I started thinking about social media and traveling a few months ago and even more during winter break. As I was waiting for a metro, I scrolled through my Instagram and realized that I post more photos when I’m abroad than when I’m back home in the U.S. Why? Well, I just told you I’m a homebody so my life in the U.S. isn’t nearly as interesting. But honestly, I enjoy taking photos, editing them and sharing them with the world. It’s a form of creative expression, I embrace it. However, I do think about how my 200+ photo album of my year in Spain is perceived by others. This is not because I’m going to nor want to stop posting photos anytime soon. I love it and it’s another way to keep my family updated since we can’t chat every day. Yet, between the food, wine and traveling, sometimes I think social media while studying or living abroad can depict a false reality of life.
Does this mean I will write paragraph-long statuses every time I get lost in a new country or frustrated with my language abilities? No. Am I going to update Facebook, Snapchat, Instagram and Twitter about every high and low during the week? Most definitely not. That’s too much work and I despise those live notifications (so if we’re Facebook friends there is a 100% chance I turned yours off, no offence). But, I do want to remind people that not everything about someone’s life gets posted.
I’ve been annoyed with Spanish burreaucracy and my roommates. I’ve felt isolated from the Spanish culture at times. My every day routine is just as basic as anyone else’s and I struggle to control my irritation when the, “where are you really from?” question comes up; since the idea of black people in the U.S. is literally a foreign concept to some people I meet. Just because I don’t update social media about every challenge as frequently as my latest weekend trip, doesn’t mean they didn’t happen. Some days are better than others and that’s ok, but don’t be fooled. It’s a personal choice to upload the positive and save the negative for a single blog post like this.

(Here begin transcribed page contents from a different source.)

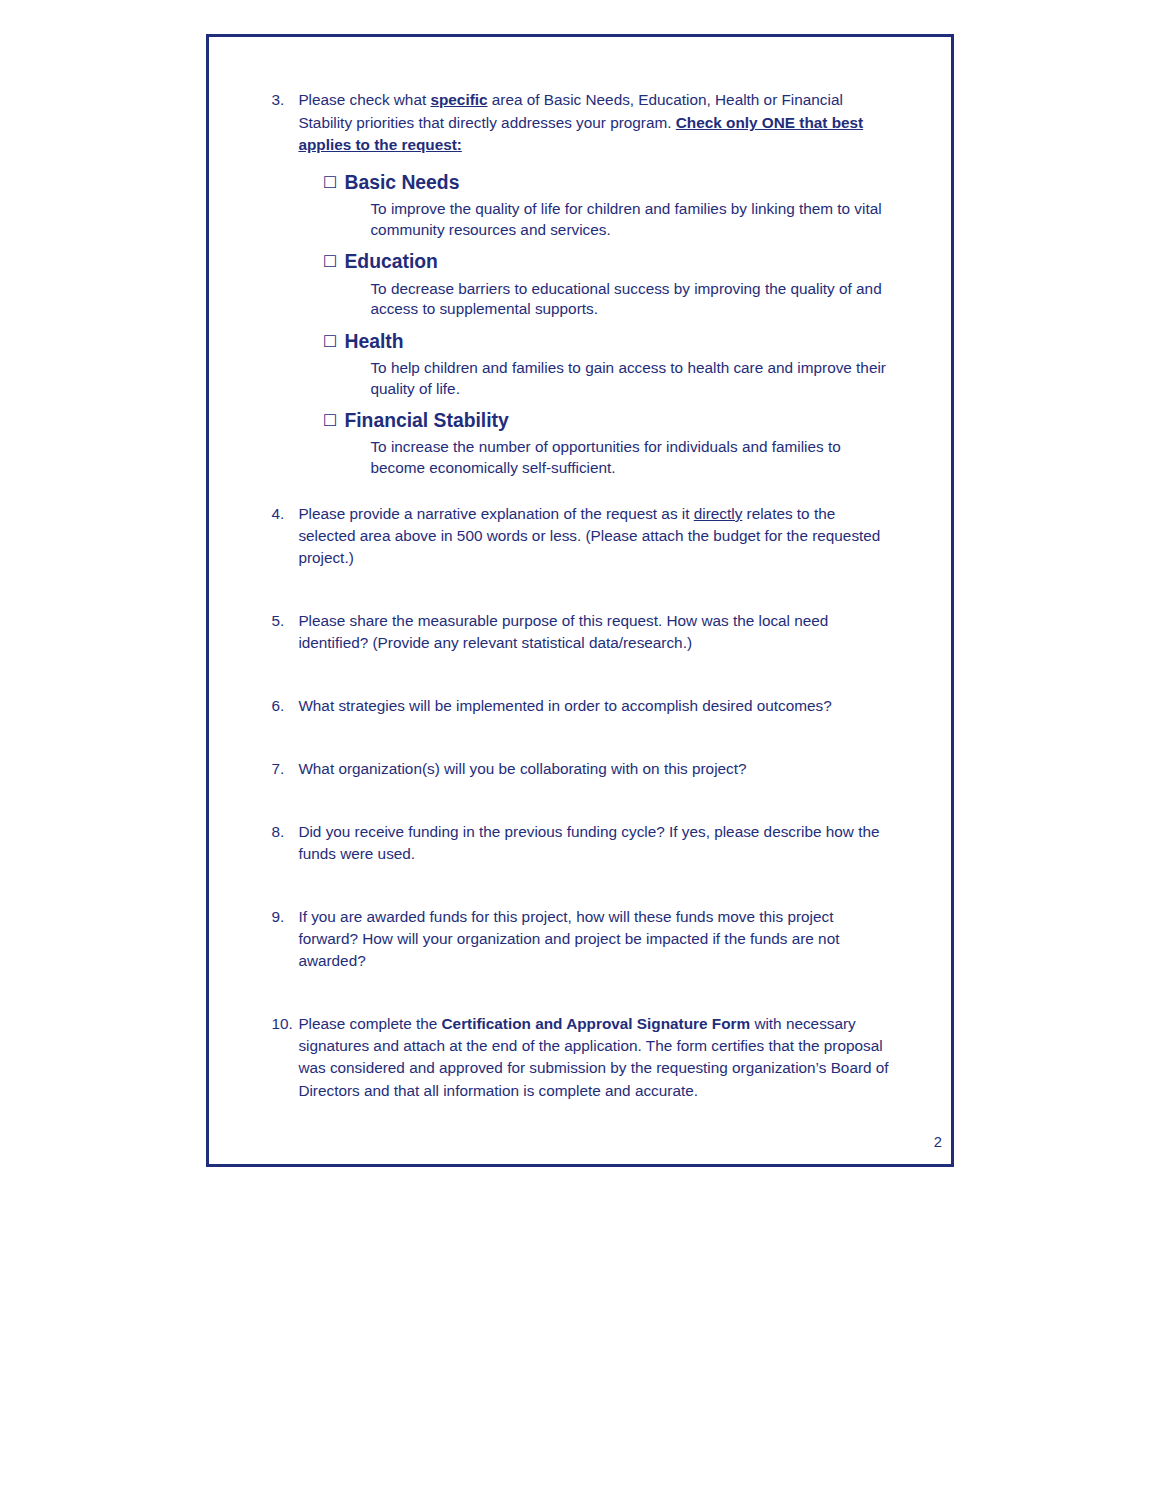Please check what specific area of Basic Needs, Education, Health or Financial Stability priorities that directly addresses your program. Check only ONE that best applies to the request:
☐Basic Needs
To improve the quality of life for children and families by linking them to vital community resources and services.
☐Education
To decrease barriers to educational success by improving the quality of and access to supplemental supports.
☐Health
To help children and families to gain access to health care and improve their quality of life.
☐Financial Stability
To increase the number of opportunities for individuals and families to become economically self-sufficient.
Please provide a narrative explanation of the request as it directly relates to the selected area above in 500 words or less. (Please attach the budget for the requested project.)
Please share the measurable purpose of this request. How was the local need identified? (Provide any relevant statistical data/research.)
What strategies will be implemented in order to accomplish desired outcomes?
What organization(s) will you be collaborating with on this project?
Did you receive funding in the previous funding cycle? If yes, please describe how the funds were used.
If you are awarded funds for this project, how will these funds move this project forward? How will your organization and project be impacted if the funds are not awarded?
Please complete the Certification and Approval Signature Form with necessary signatures and attach at the end of the application. The form certifies that the proposal was considered and approved for submission by the requesting organization’s Board of Directors and that all information is complete and accurate.
2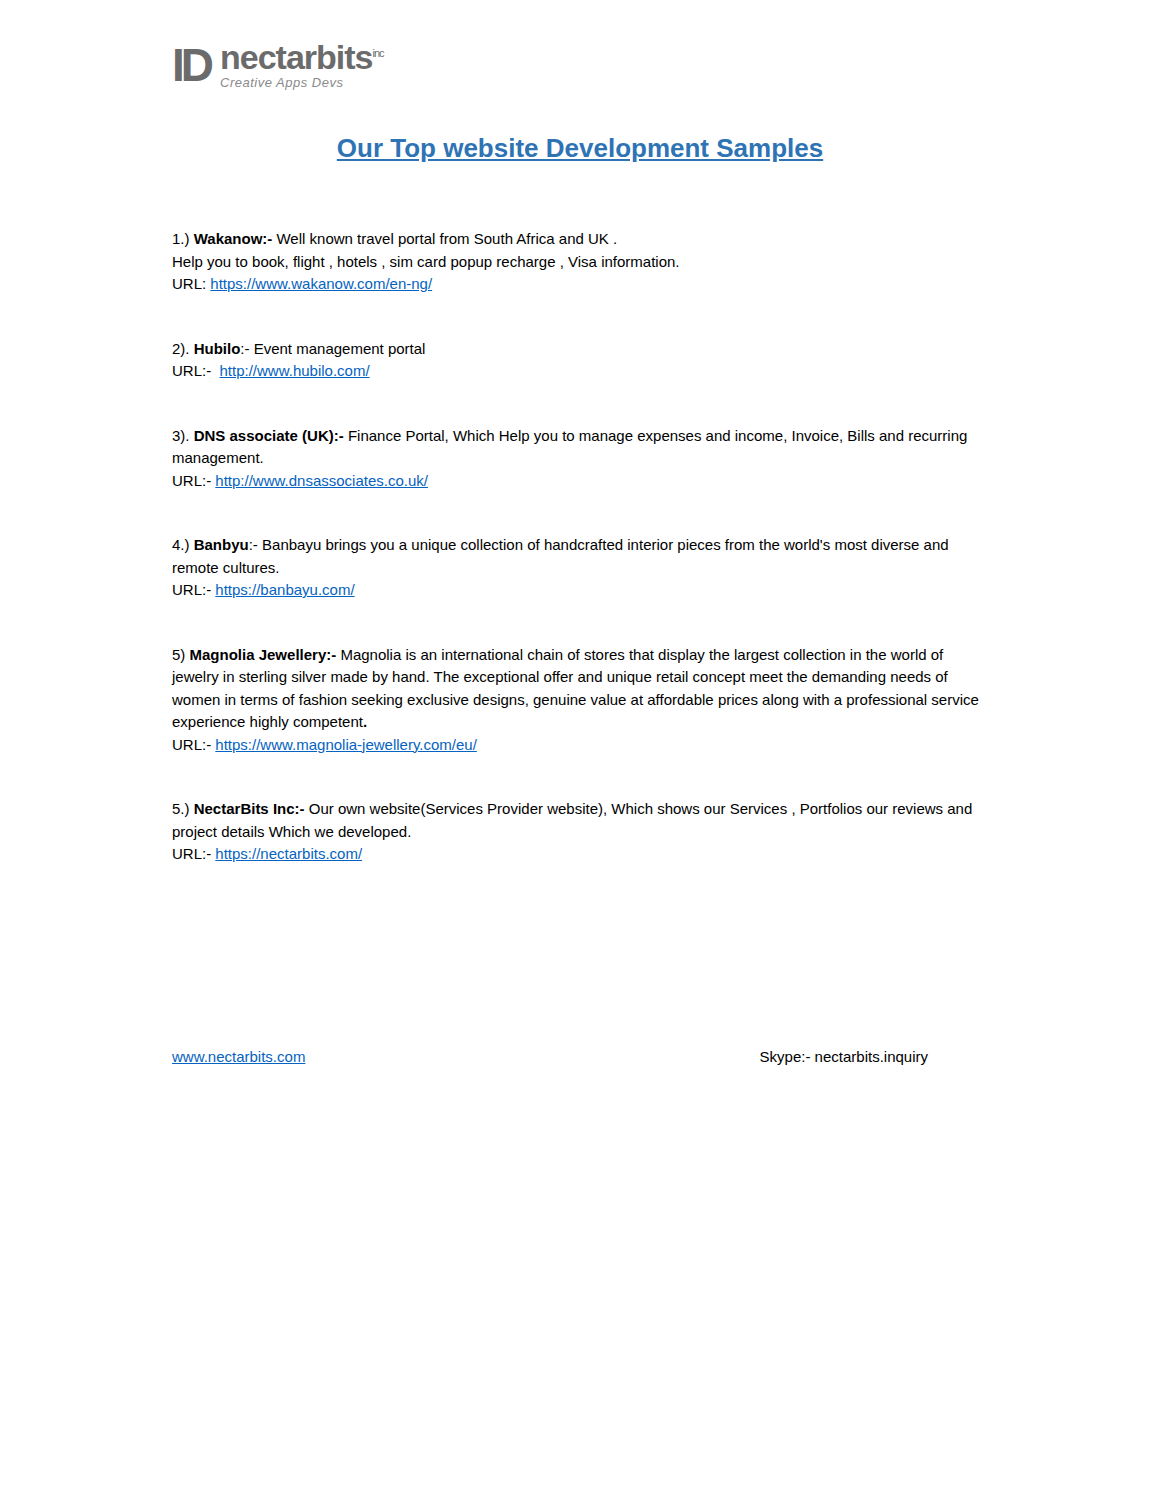ID
nectarbitsinc
Creative Apps Devs
Our Top website Development Samples
1.) Wakanow:- Well known travel portal from South Africa and UK .
Help you to book, flight , hotels , sim card popup recharge , Visa information.
URL: https://www.wakanow.com/en-ng/
2). Hubilo:- Event management portal
URL:- http://www.hubilo.com/
3). DNS associate (UK):- Finance Portal, Which Help you to manage expenses and income, Invoice, Bills and recurring management.
URL:- http://www.dnsassociates.co.uk/
4.) Banbyu:- Banbayu brings you a unique collection of handcrafted interior pieces from the world's most diverse and remote cultures.
URL:- https://banbayu.com/
5) Magnolia Jewellery:- Magnolia is an international chain of stores that display the largest collection in the world of jewelry in sterling silver made by hand. The exceptional offer and unique retail concept meet the demanding needs of women in terms of fashion seeking exclusive designs, genuine value at affordable prices along with a professional service experience highly competent.
URL:- https://www.magnolia-jewellery.com/eu/
5.) NectarBits Inc:- Our own website(Services Provider website), Which shows our Services , Portfolios our reviews and project details Which we developed.
URL:- https://nectarbits.com/
www.nectarbits.com
Skype:- nectarbits.inquiry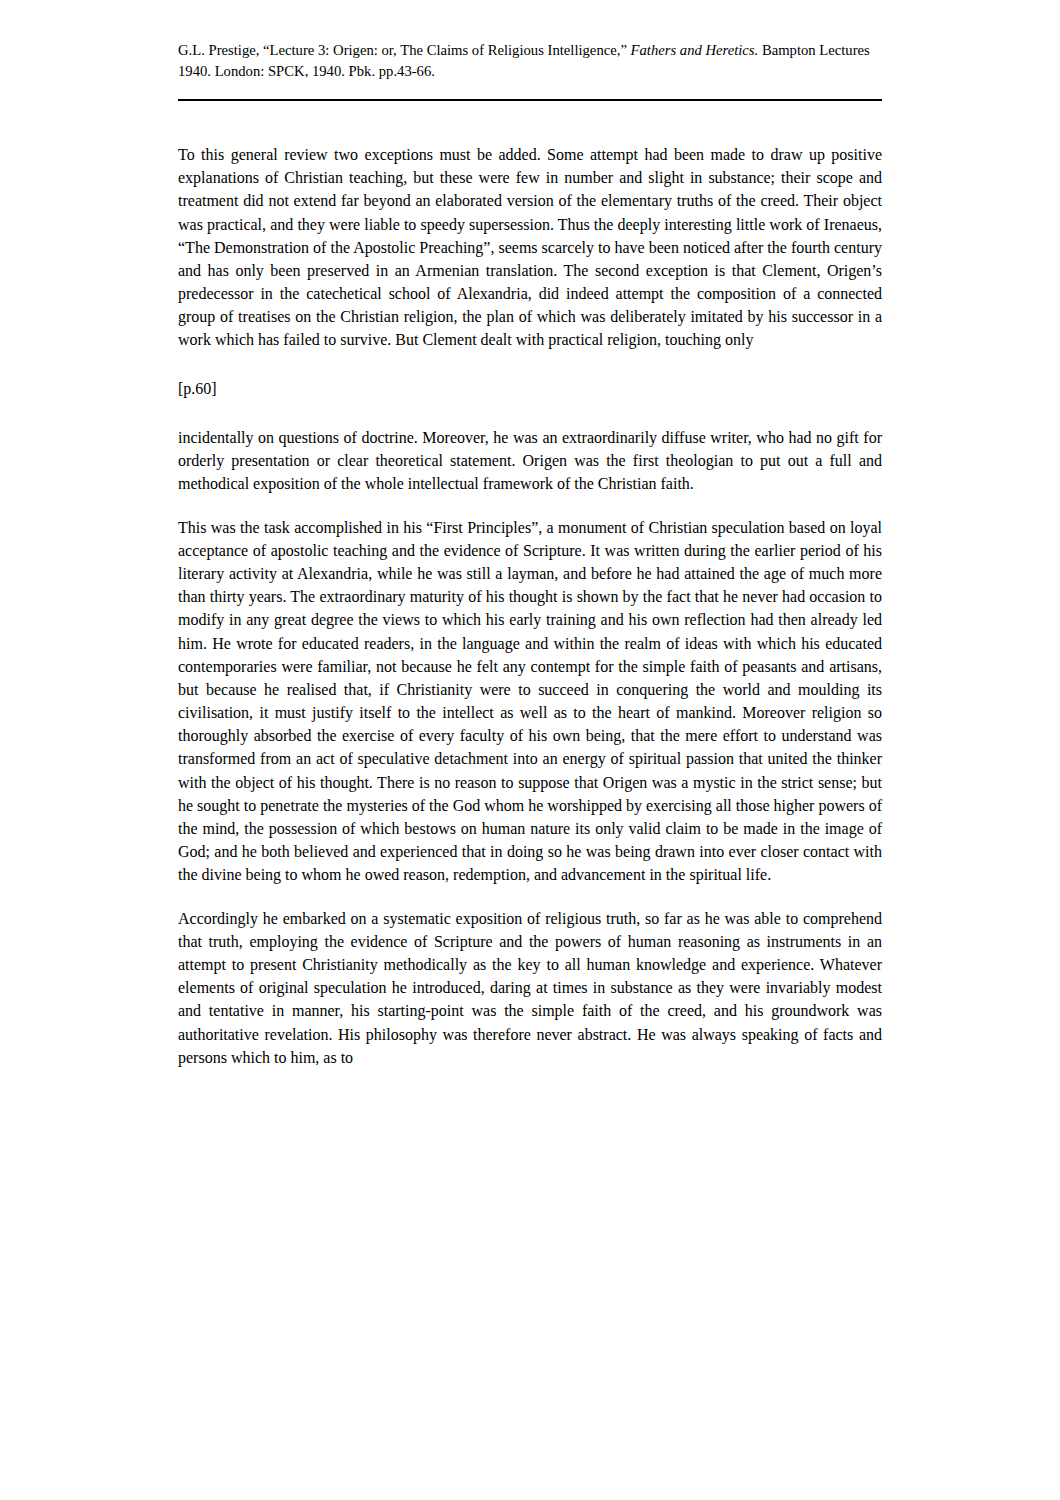G.L. Prestige, “Lecture 3: Origen: or, The Claims of Religious Intelligence,” Fathers and Heretics. Bampton Lectures 1940. London: SPCK, 1940. Pbk. pp.43-66.
To this general review two exceptions must be added. Some attempt had been made to draw up positive explanations of Christian teaching, but these were few in number and slight in substance; their scope and treatment did not extend far beyond an elaborated version of the elementary truths of the creed. Their object was practical, and they were liable to speedy supersession. Thus the deeply interesting little work of Irenaeus, “The Demonstration of the Apostolic Preaching”, seems scarcely to have been noticed after the fourth century and has only been preserved in an Armenian translation. The second exception is that Clement, Origen’s predecessor in the catechetical school of Alexandria, did indeed attempt the composition of a connected group of treatises on the Christian religion, the plan of which was deliberately imitated by his successor in a work which has failed to survive. But Clement dealt with practical religion, touching only
[p.60]
incidentally on questions of doctrine. Moreover, he was an extraordinarily diffuse writer, who had no gift for orderly presentation or clear theoretical statement. Origen was the first theologian to put out a full and methodical exposition of the whole intellectual framework of the Christian faith.
This was the task accomplished in his “First Principles”, a monument of Christian speculation based on loyal acceptance of apostolic teaching and the evidence of Scripture. It was written during the earlier period of his literary activity at Alexandria, while he was still a layman, and before he had attained the age of much more than thirty years. The extraordinary maturity of his thought is shown by the fact that he never had occasion to modify in any great degree the views to which his early training and his own reflection had then already led him. He wrote for educated readers, in the language and within the realm of ideas with which his educated contemporaries were familiar, not because he felt any contempt for the simple faith of peasants and artisans, but because he realised that, if Christianity were to succeed in conquering the world and moulding its civilisation, it must justify itself to the intellect as well as to the heart of mankind. Moreover religion so thoroughly absorbed the exercise of every faculty of his own being, that the mere effort to understand was transformed from an act of speculative detachment into an energy of spiritual passion that united the thinker with the object of his thought. There is no reason to suppose that Origen was a mystic in the strict sense; but he sought to penetrate the mysteries of the God whom he worshipped by exercising all those higher powers of the mind, the possession of which bestows on human nature its only valid claim to be made in the image of God; and he both believed and experienced that in doing so he was being drawn into ever closer contact with the divine being to whom he owed reason, redemption, and advancement in the spiritual life.
Accordingly he embarked on a systematic exposition of religious truth, so far as he was able to comprehend that truth, employing the evidence of Scripture and the powers of human reasoning as instruments in an attempt to present Christianity methodically as the key to all human knowledge and experience. Whatever elements of original speculation he introduced, daring at times in substance as they were invariably modest and tentative in manner, his starting-point was the simple faith of the creed, and his groundwork was authoritative revelation. His philosophy was therefore never abstract. He was always speaking of facts and persons which to him, as to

While social media is great and all, at the end of the day it’s a highlight reel of a life. They’re just snapshots and anyone can create any persona with the right opportunity and a smartphone. It doesn’t make travelers “liars” per say, but generally speaking people love hearing the good side of things with some realness sprinkled in between. It’s about balance. So for me, the next time you see an Insta with a sarcastic caption, know that I probably conjugated a few verbs wrong that day, my students called me the other teaching assistant’s name and I confidently used por in a sentence when I should have used para (for non-Spanish speakers, both words mean “for“). However, if you really wanted to know the truth, you could skip the “like” and be old-fashioned by just asking me what’s up, right?